▸ **Prompt**:
Below are the entries; set down each of them exactly.

START Material provided

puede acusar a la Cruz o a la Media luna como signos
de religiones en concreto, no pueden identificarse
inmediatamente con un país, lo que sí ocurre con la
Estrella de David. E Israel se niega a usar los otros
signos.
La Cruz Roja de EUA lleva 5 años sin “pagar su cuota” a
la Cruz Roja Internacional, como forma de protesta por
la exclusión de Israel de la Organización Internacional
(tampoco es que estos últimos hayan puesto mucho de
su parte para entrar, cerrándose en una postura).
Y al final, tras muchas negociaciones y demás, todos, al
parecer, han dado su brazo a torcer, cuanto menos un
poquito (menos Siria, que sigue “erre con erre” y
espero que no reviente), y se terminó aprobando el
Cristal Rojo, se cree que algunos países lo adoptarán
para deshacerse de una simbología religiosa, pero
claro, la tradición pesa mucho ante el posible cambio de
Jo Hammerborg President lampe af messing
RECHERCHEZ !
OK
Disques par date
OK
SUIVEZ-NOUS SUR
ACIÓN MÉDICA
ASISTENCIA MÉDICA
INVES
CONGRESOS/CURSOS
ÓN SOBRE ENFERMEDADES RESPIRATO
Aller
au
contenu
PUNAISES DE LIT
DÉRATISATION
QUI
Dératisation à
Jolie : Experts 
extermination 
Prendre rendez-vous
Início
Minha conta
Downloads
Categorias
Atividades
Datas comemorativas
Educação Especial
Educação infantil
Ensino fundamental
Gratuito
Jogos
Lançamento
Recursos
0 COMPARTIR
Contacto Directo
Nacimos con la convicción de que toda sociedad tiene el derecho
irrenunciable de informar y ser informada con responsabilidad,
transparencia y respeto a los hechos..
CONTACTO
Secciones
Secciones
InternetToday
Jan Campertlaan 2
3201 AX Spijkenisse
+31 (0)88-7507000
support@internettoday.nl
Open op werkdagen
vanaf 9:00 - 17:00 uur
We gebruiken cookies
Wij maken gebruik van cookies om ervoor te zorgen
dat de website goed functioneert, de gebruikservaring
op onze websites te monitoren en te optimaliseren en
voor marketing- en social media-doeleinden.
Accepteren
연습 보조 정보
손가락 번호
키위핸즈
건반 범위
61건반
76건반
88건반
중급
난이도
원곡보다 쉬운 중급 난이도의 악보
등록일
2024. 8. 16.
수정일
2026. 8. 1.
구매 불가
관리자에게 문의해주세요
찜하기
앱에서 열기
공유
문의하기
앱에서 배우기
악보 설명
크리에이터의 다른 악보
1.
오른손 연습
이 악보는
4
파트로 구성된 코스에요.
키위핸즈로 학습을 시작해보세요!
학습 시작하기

END Material provided

▸ **Problem solution**:
puede acusar a la Cruz o a la Media luna como signos
de religiones en concreto, no pueden identificarse
inmediatamente con un país, lo que sí ocurre con la
Estrella de David. E Israel se niega a usar los otros
signos.
La Cruz Roja de EUA lleva 5 años sin “pagar su cuota” a
la Cruz Roja Internacional, como forma de protesta por
la exclusión de Israel de la Organización Internacional
(tampoco es que estos últimos hayan puesto mucho de
su parte para entrar, cerrándose en una postura).
Y al final, tras muchas negociaciones y demás, todos, al
parecer, han dado su brazo a torcer, cuanto menos un
poquito (menos Siria, que sigue “erre con erre” y
espero que no reviente), y se terminó aprobando el
Cristal Rojo, se cree que algunos países lo adoptarán
para deshacerse de una simbología religiosa, pero
claro, la tradición pesa mucho ante el posible cambio de
Jo Hammerborg President lampe af messing
RECHERCHEZ !
OK
Disques par date
OK
SUIVEZ-NOUS SUR
ACIÓN MÉDICA
ASISTENCIA MÉDICA
INVES
CONGRESOS/CURSOS
ÓN SOBRE ENFERMEDADES RESPIRATO
Aller
au
contenu
PUNAISES DE LIT
DÉRATISATION
QUI
Dératisation à
Jolie : Experts 
extermination 
Prendre rendez-vous
Início
Minha conta
Downloads
Categorias
Atividades
Datas comemorativas
Educação Especial
Educação infantil
Ensino fundamental
Gratuito
Jogos
Lançamento
Recursos
0 COMPARTIR
Contacto Directo
Nacimos con la convicción de que toda sociedad tiene el derecho
irrenunciable de informar y ser informada con responsabilidad,
transparencia y respeto a los hechos..
CONTACTO
Secciones
Secciones
InternetToday
Jan Campertlaan 2
3201 AX Spijkenisse
+31 (0)88-7507000
support@internettoday.nl
Open op werkdagen
vanaf 9:00 - 17:00 uur
We gebruiken cookies
Wij maken gebruik van cookies om ervoor te zorgen
dat de website goed functioneert, de gebruikservaring
op onze websites te monitoren en te optimaliseren en
voor marketing- en social media-doeleinden.
Accepteren
연습 보조 정보
손가락 번호
키위핸즈
건반 범위
61건반
76건반
88건반
중급
난이도
원곡보다 쉬운 중급 난이도의 악보
등록일
2024. 8. 16.
수정일
2026. 8. 1.
구매 불가
관리자에게 문의해주세요
찜하기
앱에서 열기
공유
문의하기
앱에서 배우기
악보 설명
크리에이터의 다른 악보
1.
오른손 연습
이 악보는
4
파트로 구성된 코스에요.
키위핸즈로 학습을 시작해보세요!
학습 시작하기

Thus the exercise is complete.